It's a story months in the making that's left some Georgia farmers wondering what might come next.
"We're just keeping in touch with all the industry leaders and our contacts and buyers and friends in china and just trying to gather all the information you can," said Phil Croft several months ago.
Croft is the chief operating officer at Hudson Pecan Company in Ocilla. He says his company sells the majority of its pecans to Chinese buyers.
It's not just exporters who are paying attention to the often-shifting trade landscape in the nation's capital, though. Kerry Dunaway, an organic farmer who exclusively sells his products in the domestic market, says he's been keeping an eye on the developing trade tensions between the United States and China -- and the tariffs that both sides have used as leverage in their negotiations.
"Those eventually affect us just like weather just like labor, just like taxes," he said.
The latest from Washington D.C. is that more change could be coming to farmers across the country.
U.S. Secretary of Agriculture and former Georgia governor Sonny Perdue announced the administration would be spending up to $12 billion to subsidize farmers impacted by tariffs.
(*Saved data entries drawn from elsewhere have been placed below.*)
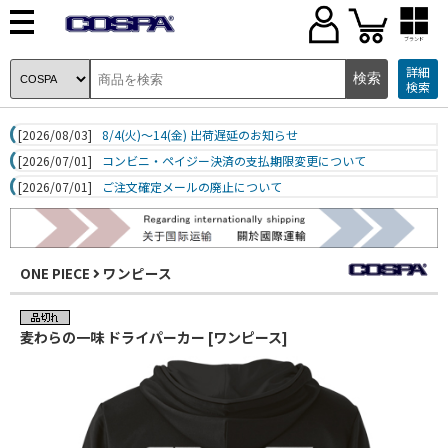
ブランド
詳細
検索
[2026/08/03]
8/4(火)～14(金) 出荷遅延のお知らせ
[2026/07/01]
コンビニ・ペイジー決済の支払期限変更について
[2026/07/01]
ご注文確定メールの廃止について
ONE PIECE
ワンピース
麦わらの一味 ドライパーカー [ワンピース]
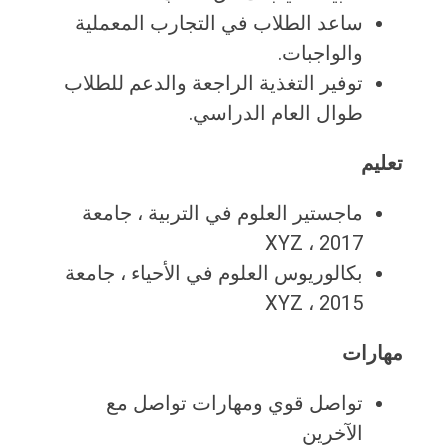
ساعد الطلاب في التجارب المعملية
والواجبات.
توفير التغذية الراجعة والدعم للطلاب
طوال العام الدراسي.
تعليم
ماجستير العلوم في التربية ، جامعة
XYZ ، 2017
بكالوريوس العلوم في الأحياء ، جامعة
XYZ ، 2015
مهارات
تواصل قوي ومهارات تواصل مع
الآخرين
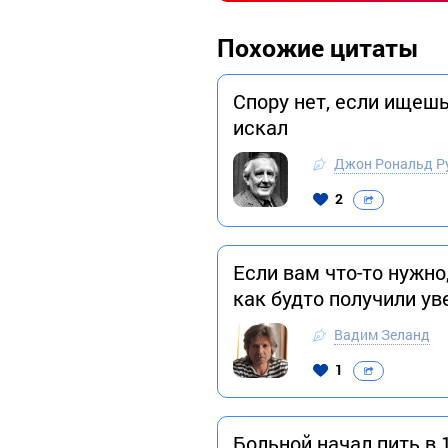
Похожие цитаты
Спору нет, если ищешь
искал
Джон Рональд Р
2
Если вам что-то нужно
как будто получили у
Вадим Зеланд
1
Больной начал пить в 1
However, Andy Lucas, director of public affairs for the Georgia Farm Bureau, estimates most of that money will be headed to the Midwest, where he says soybean farmers have been been hit the hardest by tariffs.
"Some of the reports [are] that they probably lost as much as $2 a bushel," said Lucas.
Georgia farmers have felt the burden as well and Lucas says some of the money will likely go to them as this program is rolled out over the next year. However, he says it's difficult to estimate how much.
"It's too early in the process. Secretary Perdue is working with the administration to determine what this program looks like, it won't be until after Labor Day that we see the first markup," he said.
Lucas says the program likely will offer some assistance to Georgia's farmers but he says it's not the way they prefer to make their living.
"Farmers at the end of the day would rather get their money through the open markets, through free trade, than to receive any kind of subsidies or anything like that," he said.
Lucas adds that recent tariffs aren't the only challenge facing Georgia's farmers. He says that farm income has fallen around 25 percent over the last five years.
According to him, the ongoing trade war with China is exacerbating the problem.